Side note: MLK was heavily critical of capitalism so anyone from the right who tries to use him in any argument about structural inequality is using the past so selectively that their grasp on historical truths is questionable at best.
David Murray says
Chelsea, I’m afraid your analysis is just as radical as the kind of thing Hal worries about. I’m much more sympathetic to it, of course, but I do continue to worry about introducing kids to such a nearly unremittingly DARK view of this nation/world. Much to think about—and eventually much to write about, too. Thanks for weighing in.
What I’m saying is, people of color don’t have any choice but to live in that darkness (just think of how many Black children had to deal with the loss of loved ones as a result of police violence in the last year alone. You do have a choice. That is privilege. Until we surrender that privilege we are stuck in the past.
David Murray says
Chelsea, no one is going to surrender their privilege of happiness, to live in darkness. Remember the term “under-privileged”? Sounds hopelessly old-fashioned to us now that we only focus on the “over-privileged”? But working towards getting privilege for all is both more realistic and psychologically tenable than asking everyone else to “surrender” their privilege for their short stroke of life, a mission that reminds me of the blues player on the Simpsons who told Lisa that “You don’t play the blues to make yourself feel better, you play the blues to make other people feel worse.”
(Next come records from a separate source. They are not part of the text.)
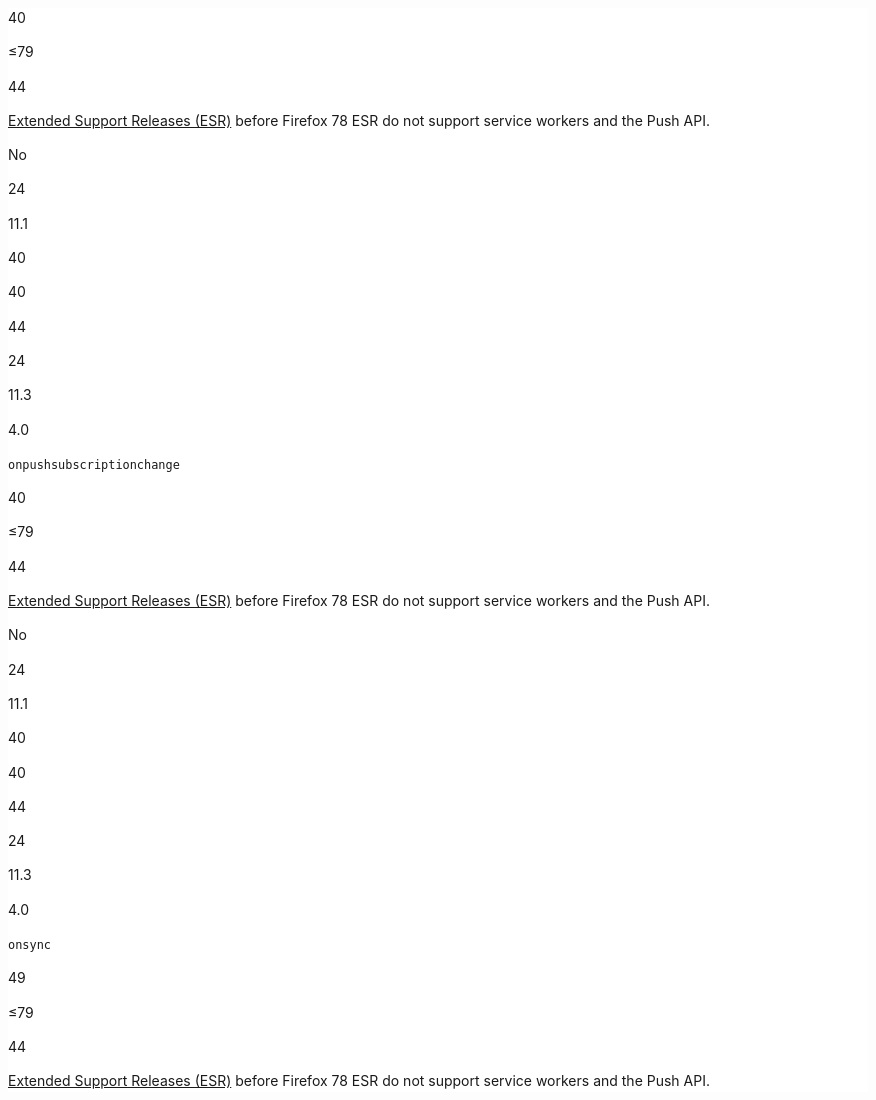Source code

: 40

≤79

44

[Extended Support Releases (ESR)](https://www.mozilla.org/en-US/firefox/organizations/) before Firefox 78 ESR do not support service workers and the Push API.

No

24

11.1

40

40

44

24

11.3

4.0

`onpushsubscriptionchange`

40

≤79

44

[Extended Support Releases (ESR)](https://www.mozilla.org/en-US/firefox/organizations/) before Firefox 78 ESR do not support service workers and the Push API.

No

24

11.1

40

40

44

24

11.3

4.0

`onsync`

49

≤79

44

[Extended Support Releases (ESR)](https://www.mozilla.org/en-US/firefox/organizations/) before Firefox 78 ESR do not support service workers and the Push API.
How do you sit easy with the “privilege of happiness” when it is contingent on the suffering of others? For many, happiness (or for me, contentment) comes in trying to raise the tide.
David Murray says
The answer is, I don’t sit easy with the privilege of happiness.
Aha! So you’re closer to my position than you think you are 😉
(And hugs to you, friend. These conversations just suck.)
David Murray says
Indeed—and hugs back—and more voices welcome here!